◆ 課題一覧 ◆
[A] Hive入門書のレビューによると、取り上げられた本は何ページあるか。
[B] Hive入門書のレビューのうち、「コードとかその他の話とか。」から「epub, mobi のどれでもダウンロードできる。すごい。日本はなぜこうじゃないの。」までの部分を一字一句そのまま書き写すこと。

◆ 原典文書 ◆
○ ○ ○ ○ ○

たごもりすメモ

コードとかその他の話とか。

Review: Instant Apache Hive Essentials How-to

突然英語でメールがやってきてレビューしてくれないかと頼まれ、面白そうだから引き受けて読んでみた。日本語でしかレビュー記事書かないけど大丈夫? と確認したら大丈夫だといって電子書籍データをもらいました。すごいことやってる会社があるなあ。イギリスの(電子書籍専門の?)出版社みたいだけど。

なおフォーマットは pdf, epub, mobi のどれでもダウンロードできる。すごい。日本はなぜこうじゃないの。

http://www.packtpub.com/apache-hive-essentials-how-to/book?utm_source=blog&utm_medium=link&utm_campaign=bookmention

で、読んだ。76ページの短い本。

ざっくり言うと

英語だけどすごく簡単な英語で書かれてて、きわめて簡単に読める。manとか普通に英語で読んでる人なら楽勝だと思う。読めば普通に導入からいろんなクエリを発行するところまで行ける。リファレンスには使えない*1けど、それはまあ、wikiを見ればいいんじゃないですかね。

各トピックについてはかなり短いが、必ず前提になるテーブルの準備をするためのクエリ*2から書かれており、どういうデータを相手にどういう SELECT が実行されているのかが非常にわかりやすい。いきなり SELECT クエリだけ見せられるよりずっと理解しやすいと思う。

○ ○ ○ ○ ○

◆ 提供された記録 ◆
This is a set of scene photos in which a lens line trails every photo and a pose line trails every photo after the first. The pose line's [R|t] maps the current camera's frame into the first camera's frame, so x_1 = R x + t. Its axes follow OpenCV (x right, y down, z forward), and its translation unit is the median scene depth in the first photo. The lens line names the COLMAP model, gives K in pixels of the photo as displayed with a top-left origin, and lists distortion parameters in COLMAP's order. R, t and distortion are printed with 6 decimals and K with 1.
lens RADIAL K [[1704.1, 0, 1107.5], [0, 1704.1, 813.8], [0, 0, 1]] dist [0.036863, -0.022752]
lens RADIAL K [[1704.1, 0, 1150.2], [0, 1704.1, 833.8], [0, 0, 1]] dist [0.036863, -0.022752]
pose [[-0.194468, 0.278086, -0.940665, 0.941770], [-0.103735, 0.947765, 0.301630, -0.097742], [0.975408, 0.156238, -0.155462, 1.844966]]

○ ○ ○ ○ ○

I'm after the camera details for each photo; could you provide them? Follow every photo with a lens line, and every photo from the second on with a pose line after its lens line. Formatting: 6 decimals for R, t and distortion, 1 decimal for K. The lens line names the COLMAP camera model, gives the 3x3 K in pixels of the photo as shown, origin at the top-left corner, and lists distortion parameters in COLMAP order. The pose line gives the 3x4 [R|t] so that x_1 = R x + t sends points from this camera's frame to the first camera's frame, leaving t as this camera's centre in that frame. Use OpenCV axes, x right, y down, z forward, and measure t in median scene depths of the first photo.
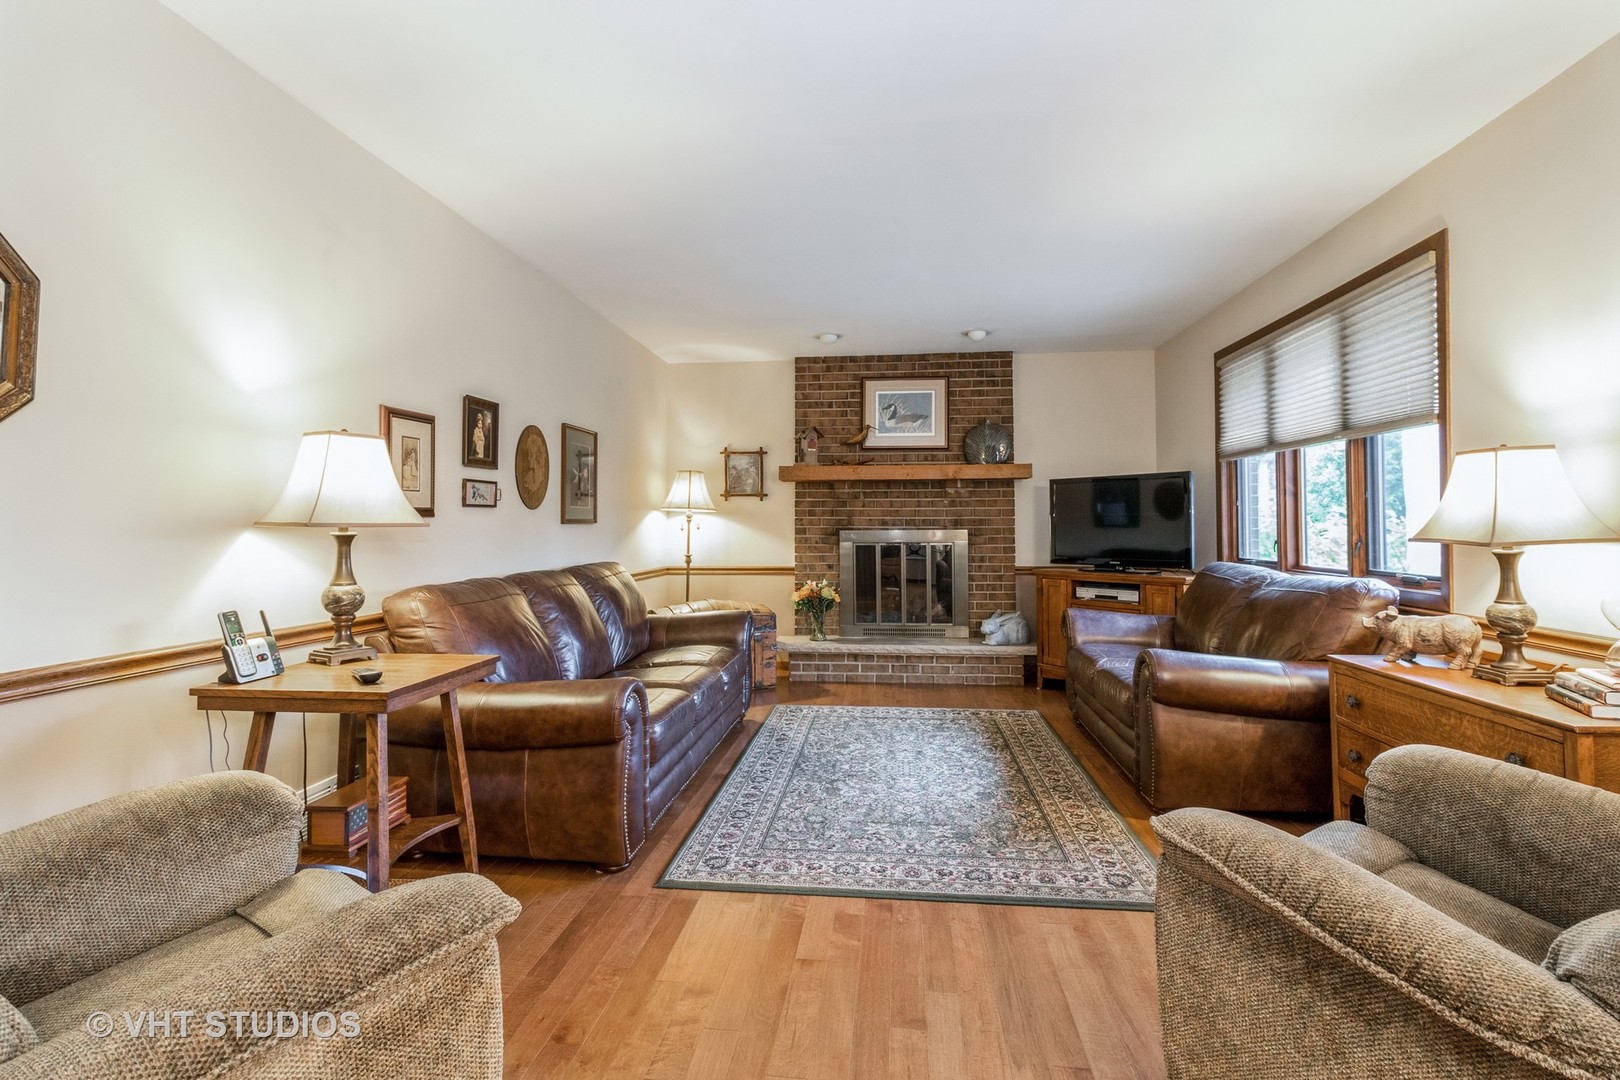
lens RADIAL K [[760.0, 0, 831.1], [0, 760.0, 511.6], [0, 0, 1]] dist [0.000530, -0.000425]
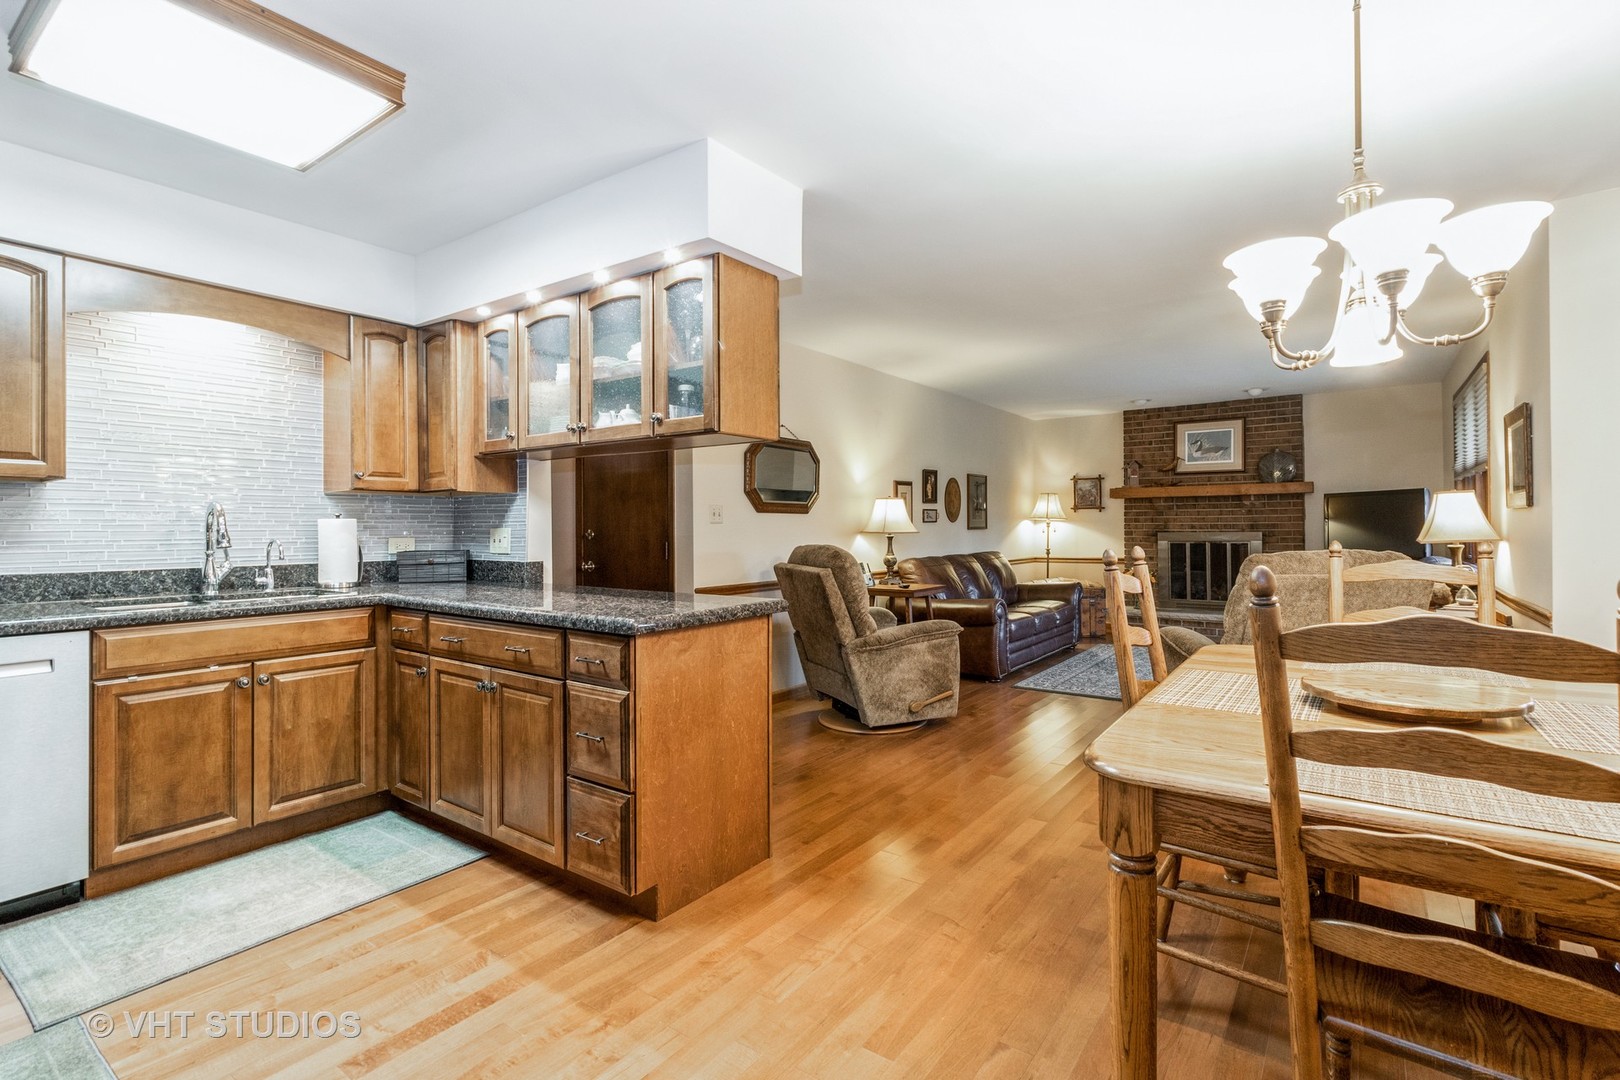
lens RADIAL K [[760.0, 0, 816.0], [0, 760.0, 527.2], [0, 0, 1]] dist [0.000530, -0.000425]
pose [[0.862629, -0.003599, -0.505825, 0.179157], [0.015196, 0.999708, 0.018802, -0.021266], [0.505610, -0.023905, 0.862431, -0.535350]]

○ ○ ○ ○ ○

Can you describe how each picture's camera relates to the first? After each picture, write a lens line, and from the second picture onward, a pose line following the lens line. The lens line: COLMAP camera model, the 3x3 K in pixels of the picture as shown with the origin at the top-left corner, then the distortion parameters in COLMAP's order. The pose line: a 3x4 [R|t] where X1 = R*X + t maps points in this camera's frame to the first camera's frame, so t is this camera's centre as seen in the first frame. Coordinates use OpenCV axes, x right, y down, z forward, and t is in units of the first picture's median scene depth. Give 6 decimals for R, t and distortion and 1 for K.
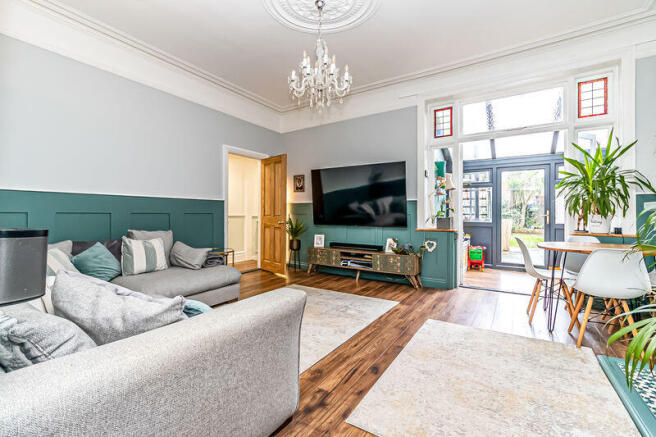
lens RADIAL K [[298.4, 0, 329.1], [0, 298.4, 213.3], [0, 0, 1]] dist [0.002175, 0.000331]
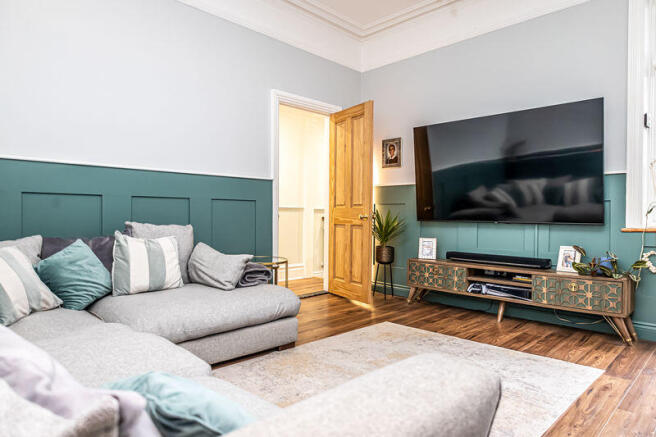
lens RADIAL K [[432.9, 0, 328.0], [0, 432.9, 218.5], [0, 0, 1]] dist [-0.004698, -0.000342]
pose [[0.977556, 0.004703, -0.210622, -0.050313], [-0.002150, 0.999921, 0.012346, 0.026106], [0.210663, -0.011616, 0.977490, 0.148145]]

○ ○ ○ ○ ○

◆ 課題別の解答 ◆
[A] 76ページ。

[B]
コードとかその他の話とか。

Review: Instant Apache Hive Essentials How-to

突然英語でメールがやってきてレビューしてくれないかと頼まれ、面白そうだから引き受けて読んでみた。日本語でしかレビュー記事書かないけど大丈夫? と確認したら大丈夫だといって電子書籍データをもらいました。すごいことやってる会社があるなあ。イギリスの(電子書籍専門の?)出版社みたいだけど。

なおフォーマットは pdf, epub, mobi のどれでもダウンロードできる。すごい。日本はなぜこうじゃないの。